Alıntı metinde Nathalie Saint-Cricq'e göre Hollande'ın neden artık şanstan başka bel bağlayacak bir şeyi kalmadığını lütfen bir ila üç cümleyle açıklayın.

Alıntı Metin:
**********

France 2 Televizyon Kanalının Politika Servisi Şefi Nathalie Saint-Cricq ise, reformdan geri adım atılmasını, "siyasi başarısızlık" olarak niteledi. Saint-Cricq, "Bu taktiksel bir hatadan da öte, cumhurbaşkanı ve makamını zayıflatan bir geri adım." ifadesini kullandı.

Hollande'ın aslında tasarının geçmesi için ısrarını sürdürdüğünü kaydeden Fransız gazeteci, kendisine ulaşan kulis bilgilerine atıfta bulunarak, Başbakan Valls'in, Hollande'ı bu konuda ikna ettiğini söyledi.

Fransız gazeteci, "Bu fiyasko izler bırakacak. Hollande için çok can sıkıcı bir durum. Hollande ve Valls'in morali çok bozuk. Anket sonuçlarının olumsuz olması, çalışma yasası ile ilgili tartışmanın ardından bir de bu reformun geri çekilmesinden sonra, Hollande'ın daha önce hep kendisine gülen şanstan başka bel bağlayacak bir şeyi kalmadı." dedi.

EN FAZLA ZARAR GÖREN HOLLANDE

Kamuoyu araştırma şirketi Odoxa Başkanı Gael Sliman da, reformun geri çekilmesinin "en fazla Holllande'ı zayıflatacağı" yorumunda bulundu. RTL radyo kanalına konuşan Sliman, Fransızların dörtte üçünün aslında ilk başta reforma destek verdiğini hatırlatarak, daha sonra sol ve sağ partiler arasında yaşanan tartışmaların ardından seçmenin kafasının karıştığı değerlendirmesi yaptı.

**********

Verilen Veriler:
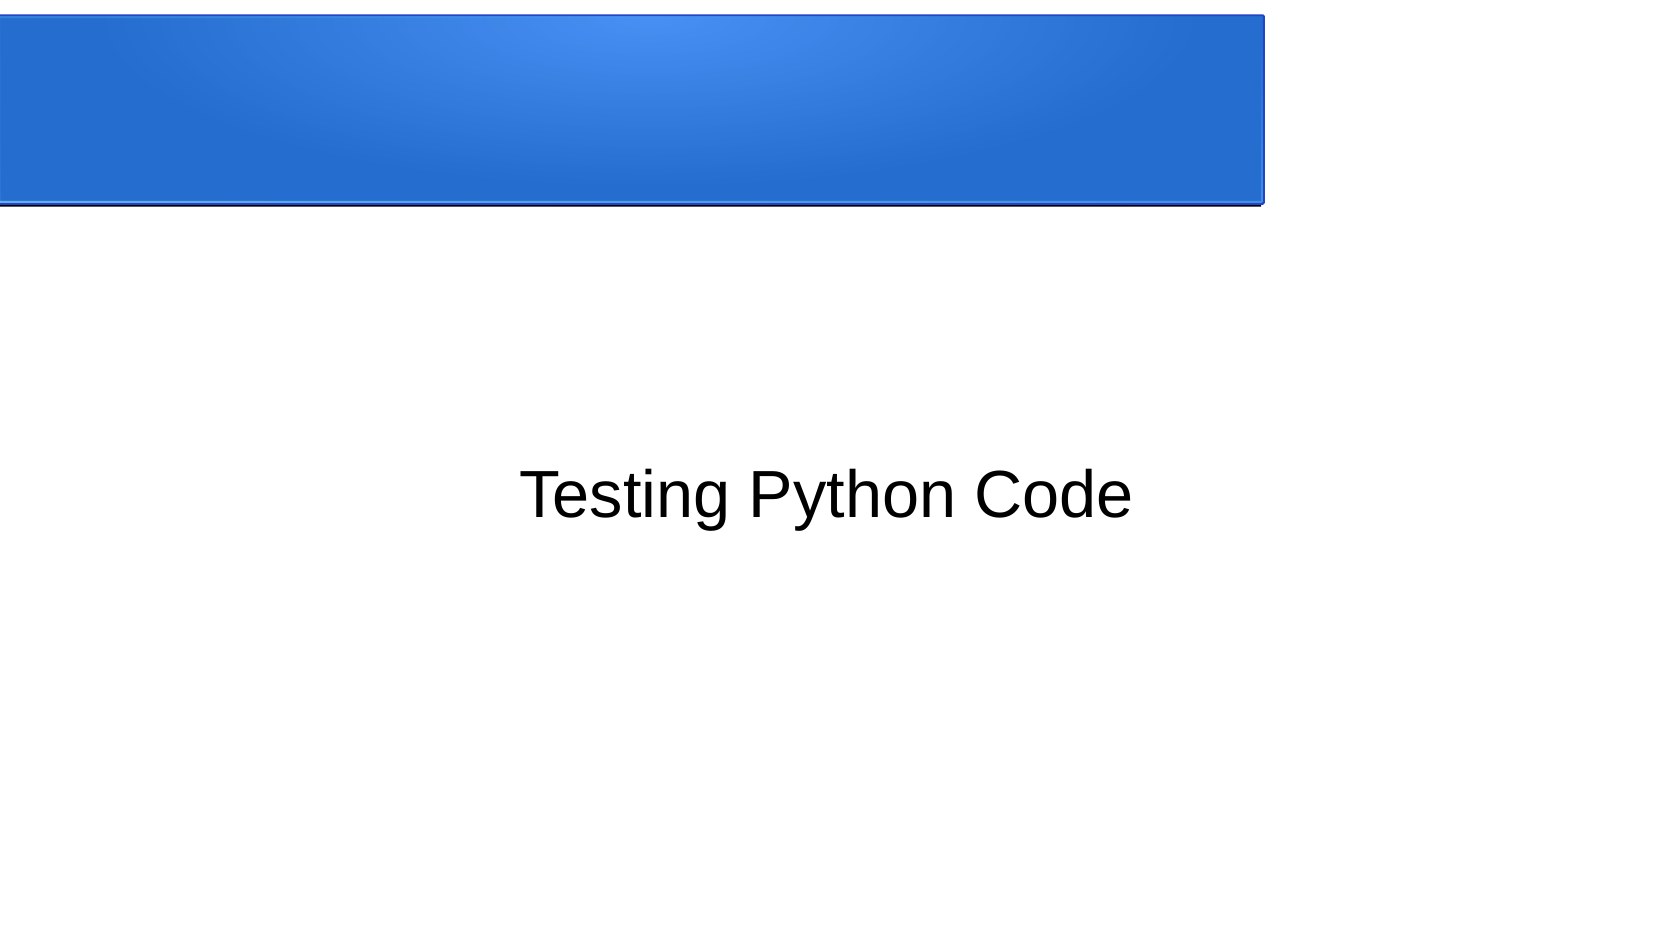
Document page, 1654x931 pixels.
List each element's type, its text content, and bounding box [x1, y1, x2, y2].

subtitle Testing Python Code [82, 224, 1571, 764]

**********

Sorunun Çözümü:
Saint-Cricq bunu art arda gelen olumsuzluklara bağlıyor. Anket sonuçları olumsuz çıkmış, çalışma yasası konusunda bir tartışma yaşanmış ve bunun ardından bir de reform geri çekilmiştir. Bu gelişmelerden sonra Hollande'ın, daha önce hep kendisine gülen şanstan başka dayanabileceği bir şey kalmamıştır.